The Labor Party's review of its federal election debacle was delivered to the party's national executive on Thursday. Apparently the review has concluded the ALP ran a poor campaign, had too many policies and was led by an unpopular leader. Labor didn't need six months to work that out — they knew that on the Sunday morning after the election. Since the poll in May, as the former deputy leader Tanya Plibersek so nicely put it, the ALP has been doing "its therapy in public".
While Labor engages in its seemingly endless soul-searching, it should remember one thing: it's losing elections but it's winning the battle of ideas.
That Labor has won only three of the last 10 federal elections has been pointed out endlessly. It's true that if you judge Labor only by the number of its victories at the polls, it's lost many more electoral battles than it has won.
However, if you judge Labor not by its election results but by its success in deciding the nation's policy agenda, on any fair assessment you'd have to say that for at least the past two decades Labor has been winning comprehensively.
Almost every contour of public discussion about economic and social policy in Australia has in recent years been determined by the Labor Party and its allies on the left. The only two exceptions to this rule are foreign policy and border security.
Discussion about taxes is centred on debates about fairness and inequality, not on how to cut them. Industrial relations policy is regarded as the means to punish bad bosses, not to create jobs. And energy policy is focused on how to increase renewables, not how to bring down power costs to internationally competitive levels.
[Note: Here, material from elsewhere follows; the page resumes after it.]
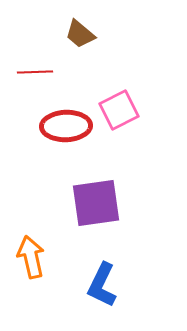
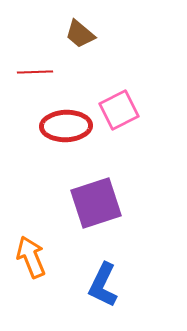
purple square: rotated 10 degrees counterclockwise
orange arrow: rotated 9 degrees counterclockwise
blue L-shape: moved 1 px right
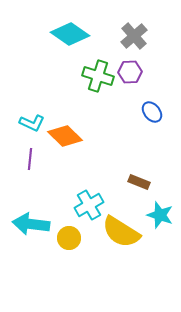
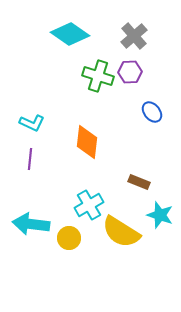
orange diamond: moved 22 px right, 6 px down; rotated 52 degrees clockwise
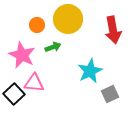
The big social policy programs implemented by Coalition governments since 2013 have been the National Disability Insurance Scheme and the so-called Gonski education reforms. Both were Labor initiatives. That's happening at the macro level.
At the micro level taxpayer-funded universities are sacking academics who challenge the extremist climate change orthodoxy. Meanwhile, Commonwealth public servants are using arbitrary and unchecked powers under a law designed to curb foreign influence and passed by the Liberals themselves to persecute individuals organising and participating in conferences aligned with conservative causes. Not a single left-wing or green-aligned group has had the law applied to it. Attorney-General Christian Porter, who is responsible for the law, says he's got no problem with the law and the only issue is the way it's been administered. (Presumably the Attorney-General will have that same attitude to the law when Labor is in power.)
It's no consolation to the Labor MPs sitting in Parliament on the opposition benches, but there's lots of parallels between the ALP in the 2010s and the Liberals in the 1980s.
Back then Labor governments were implementing the policies of the centre-right. Since 2013, Liberal governments have been implementing the policies of the centre-left.
All of this goes to the question of the purpose of political parties. Success and failure can't be measured only by parliamentary seats and ministerial salaries won and lost — a point which hopefully will be made by Labor's election review.
Why Labor has been so successful in the battle of ideas and so bad at elections is the subject of a much longer discussion. Partly it might be because the labour movement has always a movement of philosophy, not politics. On the flip side, the Liberal Party has traditionally disdained philosophy for pragmatism. Of course there's nothing wrong with pragmatism. It wins you elections. But pragmatism doesn't change anything.
The ALP and the left have a far better appreciation of the role and power of bureaucratic and cultural institutions than do the Liberals. Labor doesn't win as many elections as the Liberals, but when Labor does win it does things. When the Liberals win elections, they're in government but not in power.
The global financial crisis and its ongoing consequences must also help explain what's happened. The times suit the ideology of the centre-left. And depending on the results of the British general election and the American presidential ballot, we could discover that the times might even suit a modern-day version of socialism.